DIRECTIONS FOR THIS TASK -
Reproduce exactly the opening lines of the listing, stopping after the line that contains "right eye: (142, 134)" and including it.

· · · · · · ·

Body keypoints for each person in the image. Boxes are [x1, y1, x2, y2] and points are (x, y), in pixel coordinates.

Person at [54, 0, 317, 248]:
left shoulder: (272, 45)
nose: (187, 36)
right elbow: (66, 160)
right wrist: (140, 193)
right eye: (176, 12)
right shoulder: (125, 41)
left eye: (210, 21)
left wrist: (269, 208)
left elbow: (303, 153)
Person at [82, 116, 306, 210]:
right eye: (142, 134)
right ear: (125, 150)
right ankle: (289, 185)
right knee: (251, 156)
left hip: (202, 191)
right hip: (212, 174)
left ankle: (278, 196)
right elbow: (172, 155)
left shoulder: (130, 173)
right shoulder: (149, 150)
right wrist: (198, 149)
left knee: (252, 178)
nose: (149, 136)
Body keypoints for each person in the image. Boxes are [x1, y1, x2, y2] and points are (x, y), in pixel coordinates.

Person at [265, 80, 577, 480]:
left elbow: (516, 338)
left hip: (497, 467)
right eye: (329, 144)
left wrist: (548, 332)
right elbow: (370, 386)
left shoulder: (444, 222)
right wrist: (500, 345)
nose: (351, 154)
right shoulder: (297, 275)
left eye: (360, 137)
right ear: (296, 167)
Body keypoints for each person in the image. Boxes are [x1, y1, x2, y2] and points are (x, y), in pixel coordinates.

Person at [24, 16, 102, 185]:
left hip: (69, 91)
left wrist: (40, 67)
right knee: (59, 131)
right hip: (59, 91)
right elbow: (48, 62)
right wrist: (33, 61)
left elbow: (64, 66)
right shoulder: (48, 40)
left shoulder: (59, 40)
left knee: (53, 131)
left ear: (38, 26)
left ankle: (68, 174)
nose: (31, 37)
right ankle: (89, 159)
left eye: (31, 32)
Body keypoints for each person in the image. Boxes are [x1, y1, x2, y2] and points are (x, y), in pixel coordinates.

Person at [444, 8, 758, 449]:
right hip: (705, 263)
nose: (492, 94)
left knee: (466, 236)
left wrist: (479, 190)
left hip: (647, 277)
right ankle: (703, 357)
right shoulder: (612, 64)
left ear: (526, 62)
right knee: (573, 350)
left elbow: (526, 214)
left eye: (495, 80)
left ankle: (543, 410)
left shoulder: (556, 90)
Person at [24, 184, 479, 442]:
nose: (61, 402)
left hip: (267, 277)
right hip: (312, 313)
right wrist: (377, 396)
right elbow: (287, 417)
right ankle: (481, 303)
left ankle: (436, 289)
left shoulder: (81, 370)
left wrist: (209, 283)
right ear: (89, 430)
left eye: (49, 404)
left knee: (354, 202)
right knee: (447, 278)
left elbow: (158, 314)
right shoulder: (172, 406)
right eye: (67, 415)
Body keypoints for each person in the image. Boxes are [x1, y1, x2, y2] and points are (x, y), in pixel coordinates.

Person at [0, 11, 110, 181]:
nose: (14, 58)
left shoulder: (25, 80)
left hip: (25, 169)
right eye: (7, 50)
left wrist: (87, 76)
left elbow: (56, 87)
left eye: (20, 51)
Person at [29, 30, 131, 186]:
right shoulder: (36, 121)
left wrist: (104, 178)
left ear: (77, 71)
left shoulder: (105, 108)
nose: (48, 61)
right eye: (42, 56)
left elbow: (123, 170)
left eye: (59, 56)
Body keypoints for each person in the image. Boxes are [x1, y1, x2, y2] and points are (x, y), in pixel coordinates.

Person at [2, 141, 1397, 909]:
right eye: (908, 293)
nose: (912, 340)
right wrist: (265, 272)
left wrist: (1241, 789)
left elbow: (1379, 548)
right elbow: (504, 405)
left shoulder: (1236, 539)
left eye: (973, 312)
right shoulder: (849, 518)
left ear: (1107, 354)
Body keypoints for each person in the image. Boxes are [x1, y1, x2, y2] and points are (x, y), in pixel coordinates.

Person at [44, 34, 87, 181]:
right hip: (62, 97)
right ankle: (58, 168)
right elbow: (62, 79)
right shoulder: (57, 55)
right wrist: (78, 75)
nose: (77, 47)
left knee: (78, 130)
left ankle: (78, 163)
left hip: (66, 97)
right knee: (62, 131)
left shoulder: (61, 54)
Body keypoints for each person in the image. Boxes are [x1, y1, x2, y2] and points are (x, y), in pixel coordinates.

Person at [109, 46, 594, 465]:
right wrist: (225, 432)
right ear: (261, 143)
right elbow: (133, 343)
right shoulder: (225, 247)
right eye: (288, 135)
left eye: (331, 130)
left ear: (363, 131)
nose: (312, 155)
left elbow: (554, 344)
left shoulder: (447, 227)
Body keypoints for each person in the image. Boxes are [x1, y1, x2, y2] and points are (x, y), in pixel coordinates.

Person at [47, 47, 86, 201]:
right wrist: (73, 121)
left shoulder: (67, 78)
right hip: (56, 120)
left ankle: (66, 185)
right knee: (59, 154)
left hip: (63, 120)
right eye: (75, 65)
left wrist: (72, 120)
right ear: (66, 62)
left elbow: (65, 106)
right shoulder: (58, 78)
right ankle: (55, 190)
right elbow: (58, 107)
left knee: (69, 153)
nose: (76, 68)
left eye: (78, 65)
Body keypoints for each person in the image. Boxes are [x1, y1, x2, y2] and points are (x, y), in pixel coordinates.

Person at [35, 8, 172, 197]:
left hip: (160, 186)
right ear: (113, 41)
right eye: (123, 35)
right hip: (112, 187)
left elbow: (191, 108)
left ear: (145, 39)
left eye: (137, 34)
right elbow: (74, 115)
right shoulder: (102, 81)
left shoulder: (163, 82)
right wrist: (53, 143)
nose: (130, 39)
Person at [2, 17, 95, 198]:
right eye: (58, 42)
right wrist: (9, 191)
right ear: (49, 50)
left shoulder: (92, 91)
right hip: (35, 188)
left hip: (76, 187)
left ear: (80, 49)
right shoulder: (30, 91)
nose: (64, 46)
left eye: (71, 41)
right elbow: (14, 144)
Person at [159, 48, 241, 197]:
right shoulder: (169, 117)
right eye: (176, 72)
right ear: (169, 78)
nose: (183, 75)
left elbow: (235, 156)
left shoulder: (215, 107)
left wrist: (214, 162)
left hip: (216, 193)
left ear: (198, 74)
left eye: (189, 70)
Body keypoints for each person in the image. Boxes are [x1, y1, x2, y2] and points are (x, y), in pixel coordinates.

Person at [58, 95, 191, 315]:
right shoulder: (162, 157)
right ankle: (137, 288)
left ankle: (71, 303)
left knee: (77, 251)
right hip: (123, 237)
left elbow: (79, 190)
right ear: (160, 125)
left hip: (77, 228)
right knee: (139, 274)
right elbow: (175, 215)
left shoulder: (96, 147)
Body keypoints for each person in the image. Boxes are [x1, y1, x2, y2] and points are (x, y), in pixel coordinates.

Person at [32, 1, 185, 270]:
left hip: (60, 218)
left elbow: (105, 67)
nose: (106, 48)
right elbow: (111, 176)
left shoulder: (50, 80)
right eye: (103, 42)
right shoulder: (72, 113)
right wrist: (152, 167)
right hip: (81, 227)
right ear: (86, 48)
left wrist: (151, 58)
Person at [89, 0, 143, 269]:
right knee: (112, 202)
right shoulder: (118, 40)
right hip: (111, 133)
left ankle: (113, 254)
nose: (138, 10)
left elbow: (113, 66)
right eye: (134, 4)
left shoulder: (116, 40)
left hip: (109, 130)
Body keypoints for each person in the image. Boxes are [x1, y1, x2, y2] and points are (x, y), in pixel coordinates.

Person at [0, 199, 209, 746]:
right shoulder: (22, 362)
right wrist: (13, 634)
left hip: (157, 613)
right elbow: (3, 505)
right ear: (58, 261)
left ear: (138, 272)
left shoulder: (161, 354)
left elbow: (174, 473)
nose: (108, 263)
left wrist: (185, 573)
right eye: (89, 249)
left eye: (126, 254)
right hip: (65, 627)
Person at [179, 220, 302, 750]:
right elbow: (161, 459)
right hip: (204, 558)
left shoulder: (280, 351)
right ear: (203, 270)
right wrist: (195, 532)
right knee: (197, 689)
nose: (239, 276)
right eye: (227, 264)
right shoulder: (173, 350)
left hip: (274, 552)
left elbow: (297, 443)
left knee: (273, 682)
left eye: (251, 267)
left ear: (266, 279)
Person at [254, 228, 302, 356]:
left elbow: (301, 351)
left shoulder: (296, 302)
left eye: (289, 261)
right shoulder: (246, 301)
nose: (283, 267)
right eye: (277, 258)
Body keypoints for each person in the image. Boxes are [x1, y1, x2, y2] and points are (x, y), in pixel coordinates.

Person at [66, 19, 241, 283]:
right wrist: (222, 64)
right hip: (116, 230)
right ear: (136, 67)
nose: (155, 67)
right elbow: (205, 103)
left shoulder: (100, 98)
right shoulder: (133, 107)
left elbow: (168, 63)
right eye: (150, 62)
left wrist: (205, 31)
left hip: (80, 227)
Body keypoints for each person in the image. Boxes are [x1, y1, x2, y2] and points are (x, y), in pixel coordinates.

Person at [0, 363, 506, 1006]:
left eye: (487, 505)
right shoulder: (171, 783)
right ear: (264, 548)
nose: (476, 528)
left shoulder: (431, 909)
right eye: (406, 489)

· · · · · · ·

EXERCISE SOLUTION -
Body keypoints for each person in the image. Boxes are [x1, y1, x2, y2] and points are (x, y), in pixel coordinates.

Person at [54, 0, 317, 248]:
left shoulder: (272, 45)
nose: (187, 36)
right elbow: (66, 160)
right wrist: (140, 193)
right eye: (176, 12)
right shoulder: (125, 41)
left eye: (210, 21)
left wrist: (269, 208)
left elbow: (303, 153)
Person at [82, 116, 306, 210]:
right eye: (142, 134)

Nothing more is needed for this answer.